I read a book several years ago by Dennis and Barbara Rainey called "Building Your Mate's Self Esteem." One of the first chapters is all about overcoming your "phantom", the image you have of yourself, the unreal expectations you set for yourself, your unreachable goals. In reading this chapter I realized that my own phantom was waaaay out of control, or more precisely, in control of my life. Though I am aware of this issue, I still have days when my phantom comes out to haunt me. Today was one of those days.
From the moment I woke up this morning, everything felt off. I had a headache, which is never an indication of an easy day. My kids had been awake for over an hour and had completely demolished the living and dining rooms, both of which had been clean the night before. By 9:00 am, the phantom had taken hold, mentally preparing my overwhelming list of achievements for the day. Before I knew it, I was behind. By noon, I was feeling so overwhelmed that I sat down to crochet, knowing I could never get caught up again. And when my husband left for work shortly thereafter, I burst into tears at the failure I had become. In my mind I kept playing out my failures as a parent, as a wife, and especially as a homemaker. I'm pretty sure that's when I took a fork to the birthday cake in the kitchen. Add healthy lifestyle to the list of casualties in my day.

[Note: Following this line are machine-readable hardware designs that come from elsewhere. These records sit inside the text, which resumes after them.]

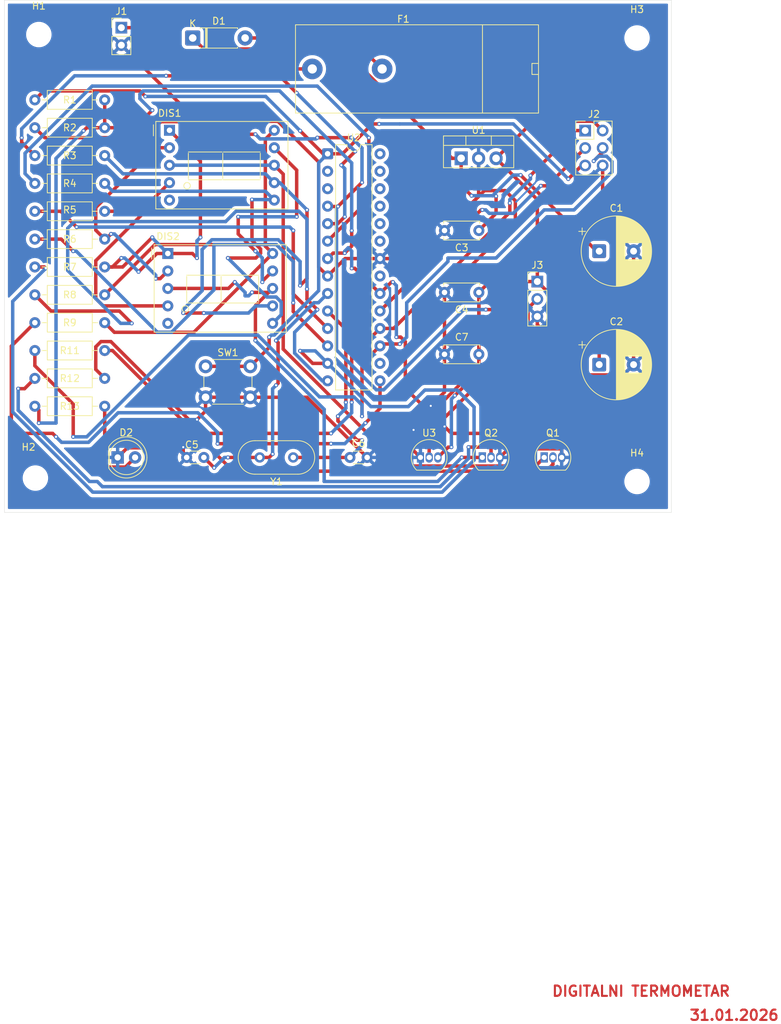
<source format=kicad_pcb>
(kicad_pcb
	(version 20241229)
	(generator "pcbnew")
	(generator_version "9.0")
	(general
		(thickness 1.6)
		(legacy_teardrops no)
	)
	(paper "A4")
	(layers
		(0 "F.Cu" signal)
		(2 "B.Cu" signal)
		(9 "F.Adhes" user "F.Adhesive")
		(11 "B.Adhes" user "B.Adhesive")
		(13 "F.Paste" user)
		(15 "B.Paste" user)
		(5 "F.SilkS" user "F.Silkscreen")
		(7 "B.SilkS" user "B.Silkscreen")
		(1 "F.Mask" user)
		(3 "B.Mask" user)
		(17 "Dwgs.User" user "User.Drawings")
		(19 "Cmts.User" user "User.Comments")
		(21 "Eco1.User" user "User.Eco1")
		(23 "Eco2.User" user "User.Eco2")
		(25 "Edge.Cuts" user)
		(27 "Margin" user)
		(31 "F.CrtYd" user "F.Courtyard")
		(29 "B.CrtYd" user "B.Courtyard")
		(35 "F.Fab" user)
		(33 "B.Fab" user)
		(39 "User.1" user)
		(41 "User.2" user)
		(43 "User.3" user)
		(45 "User.4" user)
	)
	(setup
		(pad_to_mask_clearance 0)
		(allow_soldermask_bridges_in_footprints no)
		(tenting front back)
		(pcbplotparams
			(layerselection 0x00000000_00000000_55557fdf_fffffffa)
			(plot_on_all_layers_selection 0x00000000_00000000_00000000_00000000)
			(disableapertmacros no)
			(usegerberextensions yes)
			(usegerberattributes yes)
			(usegerberadvancedattributes yes)
			(creategerberjobfile yes)
			(dashed_line_dash_ratio 12.000000)
			(dashed_line_gap_ratio 3.000000)
			(svgprecision 4)
			(plotframeref no)
			(mode 1)
			(useauxorigin no)
			(hpglpennumber 1)
			(hpglpenspeed 20)
			(hpglpendiameter 15.000000)
			(pdf_front_fp_property_popups yes)
			(pdf_back_fp_property_popups yes)
			(pdf_metadata yes)
			(pdf_single_document no)
			(dxfpolygonmode yes)
			(dxfimperialunits yes)
			(dxfusepcbnewfont yes)
			(psnegative no)
			(psa4output no)
			(plot_black_and_white yes)
			(sketchpadsonfab no)
			(plotpadnumbers no)
			(hidednponfab no)
			(sketchdnponfab yes)
			(crossoutdnponfab yes)
			(subtractmaskfromsilk no)
			(outputformat 4)
			(mirror no)
			(drillshape 0)
			(scaleselection 1)
			(outputdirectory "./")
		)
	)
	(net 0 "")
	(net 1 "GND")
	(net 2 "Net-(D1-K)")
	(net 3 "+5V")
	(net 4 "Net-(U2-XTAL1{slash}PB6)")
	(net 5 "Net-(U2-XTAL2{slash}PB7)")
	(net 6 "Net-(D1-A)")
	(net 7 "Net-(D2-A)")
	(net 8 "/SEG_F")
	(net 9 "/CC1")
	(net 10 "/SEG_E")
	(net 11 "/SEG_C")
	(net 12 "/SEG_D")
	(net 13 "/SEG_A")
	(net 14 "/SEG_B")
	(net 15 "unconnected-(DIS1-DP-Pad5)")
	(net 16 "/SEG_G")
	(net 17 "/CC2")
	(net 18 "unconnected-(DIS2-DP-Pad5)")
	(net 19 "Net-(J1-Pin_1)")
	(net 20 "/SCK")
	(net 21 "/PB_3")
	(net 22 "/PB_4")
	(net 23 "/RESET")
	(net 24 "/DQ")
	(net 25 "Net-(Q1-B)")
	(net 26 "Net-(Q2-B)")
	(net 27 "/A_IN")
	(net 28 "/B_IN")
	(net 29 "/C_IN")
	(net 30 "/D_IN")
	(net 31 "/E_IN")
	(net 32 "/F_IN")
	(net 33 "/G_IN")
	(net 34 "unconnected-(U2-AREF-Pad21)")
	(net 35 "unconnected-(U2-PB2-Pad16)")
	(net 36 "unconnected-(U2-PD0-Pad2)")
	(net 37 "unconnected-(U2-PC5-Pad28)")
	(net 38 "unconnected-(U2-PD1-Pad3)")
	(net 39 "unconnected-(U2-PC2-Pad25)")
	(net 40 "unconnected-(U2-PC1-Pad24)")
	(net 41 "unconnected-(U2-PC3-Pad26)")
	(net 42 "unconnected-(U2-PC4-Pad27)")
	(net 43 "unconnected-(U2-PC0-Pad23)")
	(footprint "MountingHole:MountingHole_3.2mm_M3" (layer "F.Cu") (at 112.5 50.5))
	(footprint "MountingHole:MountingHole_3.2mm_M3" (layer "F.Cu") (at 112 115))
	(footprint "Capacitor_THT:C_Disc_D3.0mm_W1.6mm_P2.50mm" (layer "F.Cu") (at 134 112))
	(footprint "Resistor_THT:R_Axial_DIN0207_L6.3mm_D2.5mm_P10.16mm_Horizontal" (layer "F.Cu") (at 111.92 104.55))
	(footprint "Resistor_THT:R_Axial_DIN0207_L6.3mm_D2.5mm_P10.16mm_Horizontal" (layer "F.Cu") (at 111.92 88.35))
	(footprint "Resistor_THT:R_Axial_DIN0207_L6.3mm_D2.5mm_P10.16mm_Horizontal" (layer "F.Cu") (at 111.92 60))
	(footprint "Display_7Segment:D1X8K" (layer "F.Cu") (at 131.26 82.34))
	(footprint "Resistor_THT:R_Axial_DIN0207_L6.3mm_D2.5mm_P10.16mm_Horizontal" (layer "F.Cu") (at 111.92 80.25))
	(footprint "Package_TO_SOT_THT:TO-220-3_Vertical" (layer "F.Cu") (at 173.92 68.5))
	(footprint "MountingHole:MountingHole_3.2mm_M3" (layer "F.Cu") (at 199.5 51))
	(footprint "Capacitor_THT:CP_Radial_D10.0mm_P5.00mm" (layer "F.Cu") (at 194 98.5))
	(footprint "Resistor_THT:R_Axial_DIN0207_L6.3mm_D2.5mm_P10.16mm_Horizontal" (layer "F.Cu") (at 111.92 64.05))
	(footprint "MountingHole:MountingHole_3.2mm_M3" (layer "F.Cu") (at 199.5 115.5))
	(footprint "Package_TO_SOT_THT:TO-92_Inline" (layer "F.Cu") (at 177 112))
	(footprint "Diode_THT:D_DO-41_SOD81_P7.62mm_Horizontal" (layer "F.Cu") (at 134.88 51))
	(footprint "Crystal:Crystal_HC49-U_Vertical" (layer "F.Cu") (at 149.5 112 180))
	(footprint "Connector_PinHeader_2.54mm:PinHeader_2x03_P2.54mm_Vertical" (layer "F.Cu") (at 191.96 64.46))
	(footprint "Capacitor_THT:C_Disc_D3.0mm_W1.6mm_P2.50mm" (layer "F.Cu") (at 157.75 112))
	(footprint "Fuse:Fuseholder_Cylinder-5x20mm_Bulgin_FX0457_Horizontal_Closed" (layer "F.Cu") (at 152.27 55.5))
	(footprint "Package_DIP:DIP-28_W7.62mm" (layer "F.Cu") (at 154.5 67.84))
	(footprint "Resistor_THT:R_Axial_DIN0207_L6.3mm_D2.5mm_P10.16mm_Horizontal" (layer "F.Cu") (at 111.92 76.2))
	(footprint "Resistor_THT:R_Axial_DIN0207_L6.3mm_D2.5mm_P10.16mm_Horizontal" (layer "F.Cu") (at 111.92 68.1))
	(footprint "Capacitor_THT:CP_Radial_D10.0mm_P5.00mm" (layer "F.Cu") (at 194 82))
	(footprint "Resistor_THT:R_Axial_DIN0207_L6.3mm_D2.5mm_P10.16mm_Horizontal" (layer "F.Cu") (at 111.92 96.45))
	(footprint "Button_Switch_THT:SW_PUSH_6mm_H4.3mm" (layer "F.Cu") (at 136.75 98.75))
	(footprint "Resistor_THT:R_Axial_DIN0207_L6.3mm_D2.5mm_P10.16mm_Horizontal" (layer "F.Cu") (at 111.92 72.15))
	(footprint "Package_TO_SOT_THT:TO-92_Inline" (layer "F.Cu") (at 168 112))
	(footprint "Capacitor_THT:C_Disc_D5.0mm_W2.5mm_P5.00mm"
		(layer "F.Cu")
		(uuid "b3ceddf3-c94e-442f-98ca-6fbae20f3f2d")
		(at 171.5 97)
		(descr "C, Disc series, Radial, pin pitch=5.00mm, diameter*width=5*2.5mm^2, Capacitor, http://cdn-reichelt.de/documents/datenblatt/B300/DS_KERKO_TC.pdf")
		(tags "C Disc series Radial pin pitch 5.00mm diameter 5mm width 2.5mm Capacitor")
		(property "Reference" "C7"
			(at 2.5 -2.5 0)
			(layer "F.SilkS")
			(uuid "d318034b-4a00-4529-9cbf-5a61d70e8900")
			(effects
				(font
					(size 1 1)
					(thickness 0.15)
				)
			)
		)
		(property "Value" "100n"
			(at 2.5 2.5 0)
			(layer "F.Fab")
			(uuid "73a26358-8e5f-4cf2-bc2e-9ef8a5cbfcfc")
			(effects
				(font
					(size 1 1)
					(thickness 0.15)
				)
			)
		)
		(property "Datasheet" "~"
			(at 0 0 0)
			(layer "F.Fab")
			(hide yes)
			(uuid "ef819f13-1496-4022-adc0-ddc92751976d")
			(effects
				(font
					(size 1.27 1.27)
					(thickness 0.15)
				)
			)
		)
		(property "Description" "Unpolarized capacitor"
			(at 0 0 0)
			(layer "F.Fab")
			(hide yes)
			(uuid "8895f190-f4d4-4bd2-81d3-e315ecabad1d")
			(effects
				(font
					(size 1.27 1.27)
					(thickness 0.15)
				)
			)
		)
		(property "Manufacturer" "KEMET"
			(at 0 0 0)
			(unlocked yes)
			(layer "F.Fab")
			(hide yes)
			(uuid "c896a741-95e1-4756-b7b3-5e4aeb7bd68e")
			(effects
				(font
					(size 1 1)
					(thickness 0.15)
				)
			)
		)
		(property "Manufacturers Part Number" " C315C104M5U5TA"
			(at 0 0 0)
			(unlocked yes)
			(layer "F.Fab")
			(hide yes)
			(uuid "bcf9efb9-bdb4-45b1-b872-9f54a803823c")
			(effects
				(font
					(size 1 1)
					(thickness 0.15)
				)
			)
		)
		(property ki_fp_filters "C_*")
		(path "/ff2f2b2b-b40c-48b1-b7b9-66aa2a019b5d")
		(sheetname "/")
		(sheetfile "seminarski.kicad_sch")
		(attr through_hole)
		(fp_line
			(start -0.12 -1.37)
			(end 5.12 -1.37)
			(stroke
				(width 0.12)
				(type solid)
			)
			(layer "F.SilkS")
			(uuid "1beb5d97-1d0b-4f01-a56e-0932a0818f8c")
		)
		(fp_line
			(start -0.12 -1.033)
			(end -0.12 -1.37)
			(stroke
				(width 0.12)
				(type solid)
			)
			(layer "F.SilkS")
			(uuid "c62632
... [318188 chars truncated]
</source>
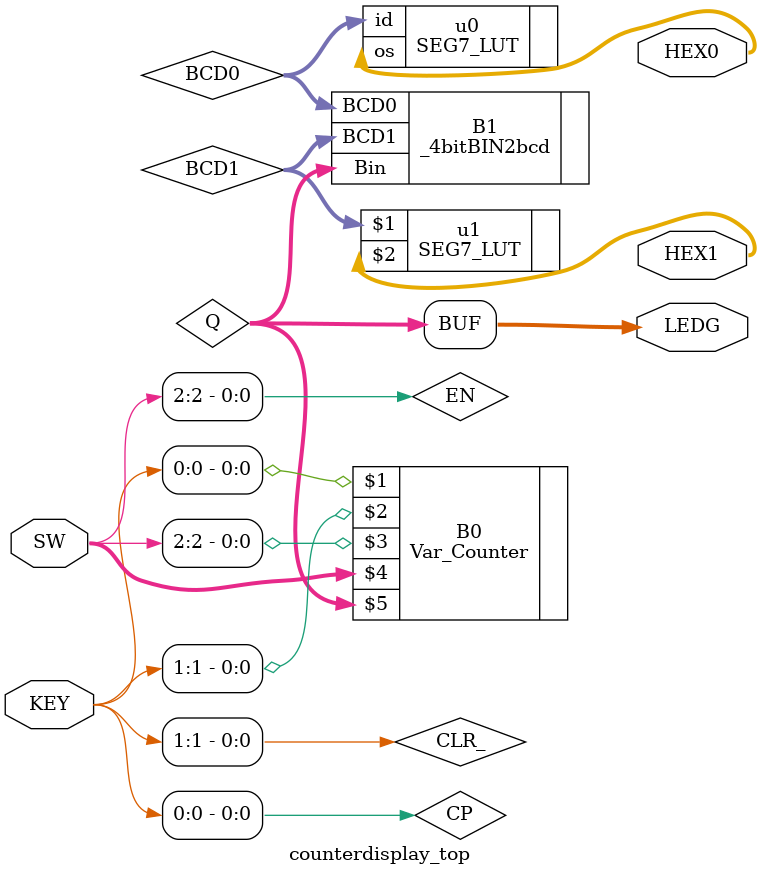
<source format=v>
module counterdisplay_top (KEY, SW, LEDG, HEX1, HEX0);//变模计数器
input [1:0]KEY; 
input [2:0]SW; 
output [3:0]LEDG; //绿色发光二极管
output [6:0]HEX0; //七段数字显示器0 
output [6:0]HEX1; //七段数字显示器1 
wire [3:0]BCD1, BCD0, Q; //中间变量
wire CP, CLR_, EN; //中间变量
assign CP=KEY[0]; //用KEY0作为CP 
assign CLR_=KEY[1]; //用KEY1作为CLR 
assign EN=SW[2]; //用sw2作为EN 
assign LEDG=Q; 
Var_Counter B0 (CP, CLR_,EN, SW, Q); //实例引用变模计数器子模块
_4bitBIN2bcd B1 (.Bin(Q), //实例引用子模块4bitBIN2bcd 
.BCD1 ( BCD1 ), // 4bitBIN2bed (Bin, BCD1,BCD0) 
.BCD0 ( BCD0 )); 
SEG7_LUT u0 (.os( HEX0 ), 
.id ( BCD0) ); 
SEG7_LUT u1 (BCD1, HEX1);
 endmodule 
//实例引用子模块SEG7LUT (oSEG,iDIG) /用显示器HEX0显示个位BCD数1/用显示器HEX1显示十位BCD数
</source>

Now I know that I can't possibly be a failure at everything, but days like today really make me wonder. I did finally get the kids to do there chores, after much prodding and annoyance. I did cross a few things off the list myself. I realize now, though, that my phantom did its best to make me doubt myself and my abilities. With a clear head, and a dirty kitchen, I will drift off to sleep tonight knowing that it will all still be there tomorrow so I can try again.